Exercise material:
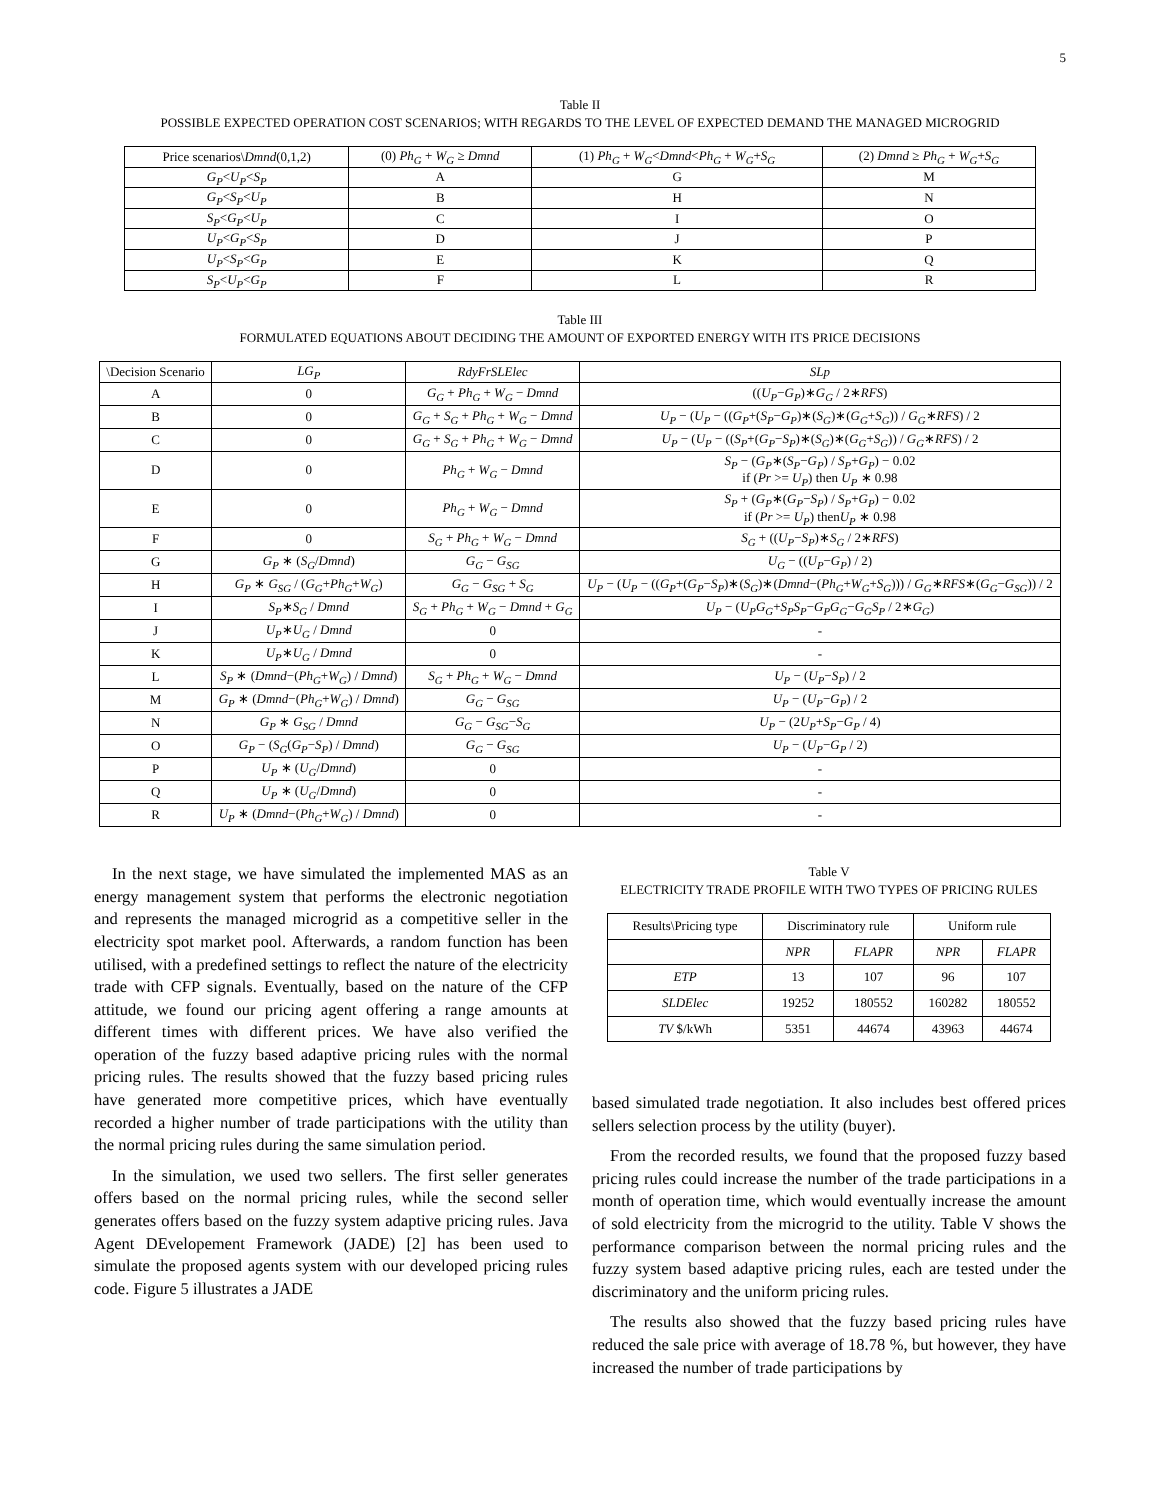5
Table II
POSSIBLE EXPECTED OPERATION COST SCENARIOS; WITH REGARDS TO THE LEVEL OF EXPECTED DEMAND THE MANAGED MICROGRID
| Price scenarios\ Dmnd (0,1,2) | (0) Ph<sub>G</sub> + W<sub>G</sub> ≥ Dmnd | (1) Ph<sub>G</sub> + W<sub>G</sub> < Dmnd < Ph<sub>G</sub> + W<sub>G</sub> + S<sub>G</sub> | (2) Dmnd ≥ Ph<sub>G</sub> + W<sub>G</sub> + S<sub>G</sub> |
| --- | --- | --- | --- |
| G<sub>P</sub> < U<sub>P</sub> < S<sub>P</sub> | A | G | M |
| G<sub>P</sub> < S<sub>P</sub> < U<sub>P</sub> | B | H | N |
| S<sub>P</sub> < G<sub>P</sub> < U<sub>P</sub> | C | I | O |
| U<sub>P</sub> < G<sub>P</sub> < S<sub>P</sub> | D | J | P |
| U<sub>P</sub> < S<sub>P</sub> < G<sub>P</sub> | E | K | Q |
| S<sub>P</sub> < U<sub>P</sub> < G<sub>P</sub> | F | L | R |
Table III
FORMULATED EQUATIONS ABOUT DECIDING THE AMOUNT OF EXPORTED ENERGY WITH ITS PRICE DECISIONS
| \Decision Scenario | LG<sub>P</sub> | RdyFrSLElec | SLp |
| --- | --- | --- | --- |
| A | 0 | G<sub>G</sub> + Ph<sub>G</sub> + W<sub>G</sub> − Dmnd | (( U<sub>P</sub> − G<sub>P</sub> )∗ G<sub>G</sub> / 2∗ RFS ) |
| B | 0 | G<sub>G</sub> + S<sub>G</sub> + Ph<sub>G</sub> + W<sub>G</sub> − Dmnd | U<sub>P</sub> − ( U<sub>P</sub> − (( G<sub>P</sub> +( S<sub>P</sub> − G<sub>P</sub> )∗( S<sub>G</sub> )∗( G<sub>G</sub> + S<sub>G</sub> )) / G<sub>G</sub> ∗ RFS ) / 2 |
| C | 0 | G<sub>G</sub> + S<sub>G</sub> + Ph<sub>G</sub> + W<sub>G</sub> − Dmnd | U<sub>P</sub> − ( U<sub>P</sub> − (( S<sub>P</sub> +( G<sub>P</sub> − S<sub>P</sub> )∗( S<sub>G</sub> )∗( G<sub>G</sub> + S<sub>G</sub> )) / G<sub>G</sub> ∗ RFS ) / 2 |
| D | 0 | Ph<sub>G</sub> + W<sub>G</sub> − Dmnd | S<sub>P</sub> − ( G<sub>P</sub> ∗( S<sub>P</sub> − G<sub>P</sub> ) / S<sub>P</sub> + G<sub>P</sub> ) − 0.02 if ( Pr >= U<sub>P</sub> ) then U<sub>P</sub> ∗ 0.98 |
| E | 0 | Ph<sub>G</sub> + W<sub>G</sub> − Dmnd | S<sub>P</sub> + ( G<sub>P</sub> ∗( G<sub>P</sub> − S<sub>P</sub> ) / S<sub>P</sub> + G<sub>P</sub> ) − 0.02 if ( Pr >= U<sub>P</sub> ) then U<sub>P</sub> ∗ 0.98 |
| F | 0 | S<sub>G</sub> + Ph<sub>G</sub> + W<sub>G</sub> − Dmnd | S<sub>G</sub> + (( U<sub>P</sub> − S<sub>P</sub> )∗ S<sub>G</sub> / 2∗ RFS ) |
| G | G<sub>P</sub> ∗ ( S<sub>G</sub> / Dmnd ) | G<sub>G</sub> − G<sub>SG</sub> | U<sub>G</sub> − (( U<sub>P</sub> − G<sub>P</sub> ) / 2) |
| H | G<sub>P</sub> ∗ G<sub>SG</sub> / ( G<sub>G</sub> + Ph<sub>G</sub> + W<sub>G</sub> ) | G<sub>G</sub> − G<sub>SG</sub> + S<sub>G</sub> | U<sub>P</sub> − ( U<sub>P</sub> − (( G<sub>P</sub> +( G<sub>P</sub> − S<sub>P</sub> )∗( S<sub>G</sub> )∗( Dmnd −( Ph<sub>G</sub> + W<sub>G</sub> + S<sub>G</sub> ))) / G<sub>G</sub> ∗ RFS ∗( G<sub>G</sub> − G<sub>SG</sub> )) / 2 |
| I | S<sub>P</sub> ∗ S<sub>G</sub> / Dmnd | S<sub>G</sub> + Ph<sub>G</sub> + W<sub>G</sub> − Dmnd + G<sub>G</sub> | U<sub>P</sub> − ( U<sub>P</sub>G<sub>G</sub> + S<sub>P</sub>S<sub>P</sub> − G<sub>P</sub>G<sub>G</sub> − G<sub>G</sub>S<sub>P</sub> / 2∗ G<sub>G</sub> ) |
| J | U<sub>P</sub> ∗ U<sub>G</sub> / Dmnd | 0 | - |
| K | U<sub>P</sub> ∗ U<sub>G</sub> / Dmnd | 0 | - |
| L | S<sub>P</sub> ∗ ( Dmnd −( Ph<sub>G</sub> + W<sub>G</sub> ) / Dmnd ) | S<sub>G</sub> + Ph<sub>G</sub> + W<sub>G</sub> − Dmnd | U<sub>P</sub> − ( U<sub>P</sub> − S<sub>P</sub> ) / 2 |
| M | G<sub>P</sub> ∗ ( Dmnd −( Ph<sub>G</sub> + W<sub>G</sub> ) / Dmnd ) | G<sub>G</sub> − G<sub>SG</sub> | U<sub>P</sub> − ( U<sub>P</sub> − G<sub>P</sub> ) / 2 |
| N | G<sub>P</sub> ∗ G<sub>SG</sub> / Dmnd | G<sub>G</sub> − G<sub>SG</sub> − S<sub>G</sub> | U<sub>P</sub> − (2 U<sub>P</sub> + S<sub>P</sub> − G<sub>P</sub> / 4) |
| O | G<sub>P</sub> − ( S<sub>G</sub> ( G<sub>P</sub> − S<sub>P</sub> ) / Dmnd ) | G<sub>G</sub> − G<sub>SG</sub> | U<sub>P</sub> − ( U<sub>P</sub> − G<sub>P</sub> / 2) |
| P | U<sub>P</sub> ∗ ( U<sub>G</sub> / Dmnd ) | 0 | - |
| Q | U<sub>P</sub> ∗ ( U<sub>G</sub> / Dmnd ) | 0 | - |
| R | U<sub>P</sub> ∗ ( Dmnd −( Ph<sub>G</sub> + W<sub>G</sub> ) / Dmnd ) | 0 | - |
In the next stage, we have simulated the implemented MAS as an energy management system that performs the electronic negotiation and represents the managed microgrid as a competitive seller in the electricity spot market pool. Afterwards, a random function has been utilised, with a predefined settings to reflect the nature of the electricity trade with CFP signals. Eventually, based on the nature of the CFP attitude, we found our pricing agent offering a range amounts at different times with different prices. We have also verified the operation of the fuzzy based adaptive pricing rules with the normal pricing rules. The results showed that the fuzzy based pricing rules have generated more competitive prices, which have eventually recorded a higher number of trade participations with the utility than the normal pricing rules during the same simulation period.
In the simulation, we used two sellers. The first seller generates offers based on the normal pricing rules, while the second seller generates offers based on the fuzzy system adaptive pricing rules. Java Agent DEvelopement Framework (JADE) [2] has been used to simulate the proposed agents system with our developed pricing rules code. Figure 5 illustrates a JADE
Table V
ELECTRICITY TRADE PROFILE WITH TWO TYPES OF PRICING RULES
| Results\Pricing type | Discriminatory rule | | Uniform rule | |
| --- | --- | --- | --- | --- |
| | NPR | FLAPR | NPR | FLAPR |
| ETP | 13 | 107 | 96 | 107 |
| SLDElec | 19252 | 180552 | 160282 | 180552 |
| TV $/kWh | 5351 | 44674 | 43963 | 44674 |
based simulated trade negotiation. It also includes best offered prices sellers selection process by the utility (buyer).
From the recorded results, we found that the proposed fuzzy based pricing rules could increase the number of the trade participations in a month of operation time, which would eventually increase the amount of sold electricity from the microgrid to the utility. Table V shows the performance comparison between the normal pricing rules and the fuzzy system based adaptive pricing rules, each are tested under the discriminatory and the uniform pricing rules.
The results also showed that the fuzzy based pricing rules have reduced the sale price with average of 18.78 %, but however, they have increased the number of trade participations by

Task: Transcribe the records above exactly, beginning at the line that contains "G<sub>G</sub> / 2∗ RFS ) |" and ending with the line that contains "G<sub>P</sub> ) / 2) |", both included, and nothing else.

Exercise output:
| A | 0 | G<sub>G</sub> + Ph<sub>G</sub> + W<sub>G</sub> − Dmnd | (( U<sub>P</sub> − G<sub>P</sub> )∗ G<sub>G</sub> / 2∗ RFS ) |
| B | 0 | G<sub>G</sub> + S<sub>G</sub> + Ph<sub>G</sub> + W<sub>G</sub> − Dmnd | U<sub>P</sub> − ( U<sub>P</sub> − (( G<sub>P</sub> +( S<sub>P</sub> − G<sub>P</sub> )∗( S<sub>G</sub> )∗( G<sub>G</sub> + S<sub>G</sub> )) / G<sub>G</sub> ∗ RFS ) / 2 |
| C | 0 | G<sub>G</sub> + S<sub>G</sub> + Ph<sub>G</sub> + W<sub>G</sub> − Dmnd | U<sub>P</sub> − ( U<sub>P</sub> − (( S<sub>P</sub> +( G<sub>P</sub> − S<sub>P</sub> )∗( S<sub>G</sub> )∗( G<sub>G</sub> + S<sub>G</sub> )) / G<sub>G</sub> ∗ RFS ) / 2 |
| D | 0 | Ph<sub>G</sub> + W<sub>G</sub> − Dmnd | S<sub>P</sub> − ( G<sub>P</sub> ∗( S<sub>P</sub> − G<sub>P</sub> ) / S<sub>P</sub> + G<sub>P</sub> ) − 0.02 if ( Pr >= U<sub>P</sub> ) then U<sub>P</sub> ∗ 0.98 |
| E | 0 | Ph<sub>G</sub> + W<sub>G</sub> − Dmnd | S<sub>P</sub> + ( G<sub>P</sub> ∗( G<sub>P</sub> − S<sub>P</sub> ) / S<sub>P</sub> + G<sub>P</sub> ) − 0.02 if ( Pr >= U<sub>P</sub> ) then U<sub>P</sub> ∗ 0.98 |
| F | 0 | S<sub>G</sub> + Ph<sub>G</sub> + W<sub>G</sub> − Dmnd | S<sub>G</sub> + (( U<sub>P</sub> − S<sub>P</sub> )∗ S<sub>G</sub> / 2∗ RFS ) |
| G | G<sub>P</sub> ∗ ( S<sub>G</sub> / Dmnd ) | G<sub>G</sub> − G<sub>SG</sub> | U<sub>G</sub> − (( U<sub>P</sub> − G<sub>P</sub> ) / 2) |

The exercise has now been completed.